» **What you will do**: From the records below, transcribe only the lines running from the one with "right front paw: (512, 964)" through the one with "left knee: (834, 624)". Keep both of those end lines.

(Limb landmark coordinates)
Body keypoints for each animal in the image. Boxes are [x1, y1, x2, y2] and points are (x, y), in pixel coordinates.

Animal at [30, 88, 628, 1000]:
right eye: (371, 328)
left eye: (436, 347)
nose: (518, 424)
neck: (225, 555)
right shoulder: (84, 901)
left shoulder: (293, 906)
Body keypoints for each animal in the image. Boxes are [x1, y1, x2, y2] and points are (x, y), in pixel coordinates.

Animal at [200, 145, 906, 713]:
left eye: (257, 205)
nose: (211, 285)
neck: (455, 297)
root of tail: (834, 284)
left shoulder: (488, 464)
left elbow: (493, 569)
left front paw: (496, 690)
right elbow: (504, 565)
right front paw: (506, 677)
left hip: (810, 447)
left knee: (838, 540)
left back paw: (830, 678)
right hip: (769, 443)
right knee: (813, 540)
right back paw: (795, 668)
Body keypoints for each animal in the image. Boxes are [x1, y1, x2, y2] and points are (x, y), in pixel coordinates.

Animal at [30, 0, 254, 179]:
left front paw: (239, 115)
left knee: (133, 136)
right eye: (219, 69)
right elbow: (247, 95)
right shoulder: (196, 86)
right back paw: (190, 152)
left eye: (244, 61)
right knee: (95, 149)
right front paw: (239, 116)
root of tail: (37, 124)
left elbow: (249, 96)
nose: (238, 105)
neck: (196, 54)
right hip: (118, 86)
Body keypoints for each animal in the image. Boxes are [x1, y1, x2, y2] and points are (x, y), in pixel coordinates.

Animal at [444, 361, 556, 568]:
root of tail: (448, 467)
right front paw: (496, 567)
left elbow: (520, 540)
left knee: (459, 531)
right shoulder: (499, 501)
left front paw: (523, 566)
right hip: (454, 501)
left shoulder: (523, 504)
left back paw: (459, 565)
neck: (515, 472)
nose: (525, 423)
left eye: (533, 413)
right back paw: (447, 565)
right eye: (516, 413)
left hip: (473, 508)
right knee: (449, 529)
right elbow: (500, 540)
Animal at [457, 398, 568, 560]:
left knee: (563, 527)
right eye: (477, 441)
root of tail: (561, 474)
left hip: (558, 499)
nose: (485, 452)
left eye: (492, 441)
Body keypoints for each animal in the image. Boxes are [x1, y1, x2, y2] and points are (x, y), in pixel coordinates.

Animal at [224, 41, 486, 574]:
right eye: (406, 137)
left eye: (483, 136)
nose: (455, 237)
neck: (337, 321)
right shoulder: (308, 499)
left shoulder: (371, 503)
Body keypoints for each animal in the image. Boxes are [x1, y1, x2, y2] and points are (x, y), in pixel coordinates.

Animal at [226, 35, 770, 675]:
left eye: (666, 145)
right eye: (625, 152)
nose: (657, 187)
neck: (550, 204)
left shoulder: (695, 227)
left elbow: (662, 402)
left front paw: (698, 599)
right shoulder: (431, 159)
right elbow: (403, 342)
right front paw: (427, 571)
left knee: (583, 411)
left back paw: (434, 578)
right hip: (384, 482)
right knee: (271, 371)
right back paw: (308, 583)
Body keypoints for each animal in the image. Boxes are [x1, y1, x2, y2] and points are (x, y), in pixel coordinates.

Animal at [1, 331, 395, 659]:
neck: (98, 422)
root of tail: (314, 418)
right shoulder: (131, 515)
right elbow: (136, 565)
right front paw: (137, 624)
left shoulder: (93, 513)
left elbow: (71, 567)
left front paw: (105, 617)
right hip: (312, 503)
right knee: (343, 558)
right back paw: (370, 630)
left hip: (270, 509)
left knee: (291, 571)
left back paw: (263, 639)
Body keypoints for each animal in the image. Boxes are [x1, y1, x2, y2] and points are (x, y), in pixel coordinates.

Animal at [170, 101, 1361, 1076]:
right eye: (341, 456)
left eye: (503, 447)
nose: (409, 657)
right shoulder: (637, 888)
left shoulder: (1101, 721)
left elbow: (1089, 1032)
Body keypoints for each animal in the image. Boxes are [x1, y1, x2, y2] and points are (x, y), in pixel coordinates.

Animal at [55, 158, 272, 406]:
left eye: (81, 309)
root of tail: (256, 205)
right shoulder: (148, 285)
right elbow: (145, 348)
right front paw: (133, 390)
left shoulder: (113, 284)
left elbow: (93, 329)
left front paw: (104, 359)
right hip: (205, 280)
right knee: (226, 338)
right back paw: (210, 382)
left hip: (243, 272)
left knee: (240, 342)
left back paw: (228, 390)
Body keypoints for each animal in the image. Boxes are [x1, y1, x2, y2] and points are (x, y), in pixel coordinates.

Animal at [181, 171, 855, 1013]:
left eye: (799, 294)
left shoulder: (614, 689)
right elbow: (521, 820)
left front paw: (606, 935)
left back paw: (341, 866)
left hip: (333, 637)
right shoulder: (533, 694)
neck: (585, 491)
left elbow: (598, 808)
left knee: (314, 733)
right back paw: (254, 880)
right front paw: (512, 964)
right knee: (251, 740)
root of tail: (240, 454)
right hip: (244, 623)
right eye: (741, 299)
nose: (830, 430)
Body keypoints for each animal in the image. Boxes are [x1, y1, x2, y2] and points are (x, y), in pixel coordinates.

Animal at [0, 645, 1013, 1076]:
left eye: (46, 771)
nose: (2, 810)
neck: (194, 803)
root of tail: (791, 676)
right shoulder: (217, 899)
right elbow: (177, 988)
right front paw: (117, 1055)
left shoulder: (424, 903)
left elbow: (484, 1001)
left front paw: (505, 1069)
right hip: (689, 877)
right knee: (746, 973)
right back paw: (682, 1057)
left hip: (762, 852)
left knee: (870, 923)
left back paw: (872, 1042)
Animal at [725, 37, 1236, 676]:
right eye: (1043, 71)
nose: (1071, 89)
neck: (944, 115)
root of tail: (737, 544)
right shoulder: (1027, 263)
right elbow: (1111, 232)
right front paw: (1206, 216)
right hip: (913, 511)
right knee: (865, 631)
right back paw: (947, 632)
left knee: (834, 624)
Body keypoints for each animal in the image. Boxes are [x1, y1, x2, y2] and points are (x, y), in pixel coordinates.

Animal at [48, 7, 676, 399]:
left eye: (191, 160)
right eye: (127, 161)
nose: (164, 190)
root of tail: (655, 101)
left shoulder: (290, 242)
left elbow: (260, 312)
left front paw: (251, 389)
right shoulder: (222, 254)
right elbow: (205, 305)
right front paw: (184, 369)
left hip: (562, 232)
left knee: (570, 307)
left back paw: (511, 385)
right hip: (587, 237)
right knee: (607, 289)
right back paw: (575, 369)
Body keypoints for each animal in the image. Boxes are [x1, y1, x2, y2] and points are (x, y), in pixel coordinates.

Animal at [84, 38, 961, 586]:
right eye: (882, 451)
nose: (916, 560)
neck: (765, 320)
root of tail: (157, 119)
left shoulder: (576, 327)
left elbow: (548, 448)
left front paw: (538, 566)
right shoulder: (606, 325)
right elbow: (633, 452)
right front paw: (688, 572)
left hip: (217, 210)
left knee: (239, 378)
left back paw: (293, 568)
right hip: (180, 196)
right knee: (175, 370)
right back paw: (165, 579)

» **Worked solution**:
right front paw: (512, 964)
right knee: (251, 740)
root of tail: (240, 454)
right hip: (244, 623)
right eye: (741, 299)
nose: (830, 430)
Body keypoints for each animal in the image. Boxes are [x1, y1, x2, y2] and points are (x, y), in pixel coordinates.

Animal at [0, 645, 1013, 1076]:
left eye: (46, 771)
nose: (2, 810)
neck: (194, 803)
root of tail: (791, 676)
right shoulder: (217, 899)
right elbow: (177, 988)
right front paw: (117, 1055)
left shoulder: (424, 903)
left elbow: (484, 1001)
left front paw: (505, 1069)
right hip: (689, 877)
right knee: (746, 973)
right back paw: (682, 1057)
left hip: (762, 852)
left knee: (870, 923)
left back paw: (872, 1042)
Animal at [725, 37, 1236, 676]:
right eye: (1043, 71)
nose: (1071, 89)
neck: (944, 115)
root of tail: (737, 544)
right shoulder: (1027, 263)
right elbow: (1111, 232)
right front paw: (1206, 216)
right hip: (913, 511)
right knee: (865, 631)
right back paw: (947, 632)
left knee: (834, 624)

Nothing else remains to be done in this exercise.